■ Exercise details: Reproduce word for word, from the entries below, the line with "VHS tapes to", the line with "MT Newswires", and every line between them, and nothing more.
* * *
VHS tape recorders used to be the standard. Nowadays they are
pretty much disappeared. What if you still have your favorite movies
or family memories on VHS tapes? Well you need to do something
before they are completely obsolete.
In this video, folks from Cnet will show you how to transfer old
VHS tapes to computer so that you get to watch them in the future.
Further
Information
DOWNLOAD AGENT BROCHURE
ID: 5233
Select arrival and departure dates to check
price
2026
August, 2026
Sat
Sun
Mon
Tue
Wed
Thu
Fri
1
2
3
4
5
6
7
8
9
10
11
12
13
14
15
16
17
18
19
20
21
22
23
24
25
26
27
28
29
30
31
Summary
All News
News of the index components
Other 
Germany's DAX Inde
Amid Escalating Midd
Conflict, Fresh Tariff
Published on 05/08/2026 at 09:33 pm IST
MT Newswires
* * *
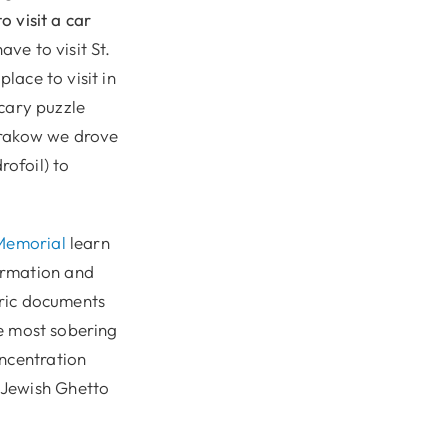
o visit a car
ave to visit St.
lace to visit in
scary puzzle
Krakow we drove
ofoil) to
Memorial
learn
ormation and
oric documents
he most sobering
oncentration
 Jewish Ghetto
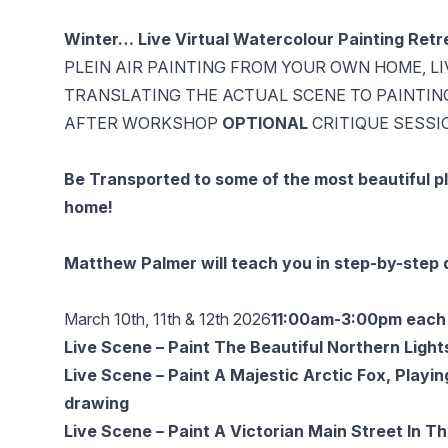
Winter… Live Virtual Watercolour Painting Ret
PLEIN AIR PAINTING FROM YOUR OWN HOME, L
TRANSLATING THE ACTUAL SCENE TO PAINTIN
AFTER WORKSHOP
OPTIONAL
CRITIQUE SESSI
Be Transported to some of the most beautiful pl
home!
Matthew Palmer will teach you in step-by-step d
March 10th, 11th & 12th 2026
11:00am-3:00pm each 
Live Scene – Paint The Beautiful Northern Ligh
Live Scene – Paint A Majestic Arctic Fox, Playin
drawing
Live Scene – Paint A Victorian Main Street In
* * *
■ Exercise answer:
VHS tapes to computer so that you get to watch them in the future.
Further
Information
DOWNLOAD AGENT BROCHURE
ID: 5233
Select arrival and departure dates to check
price
2026
August, 2026
Sat
Sun
Mon
Tue
Wed
Thu
Fri
1
2
3
4
5
6
7
8
9
10
11
12
13
14
15
16
17
18
19
20
21
22
23
24
25
26
27
28
29
30
31
Summary
All News
News of the index components
Other 
Germany's DAX Inde
Amid Escalating Midd
Conflict, Fresh Tariff
Published on 05/08/2026 at 09:33 pm IST
MT Newswires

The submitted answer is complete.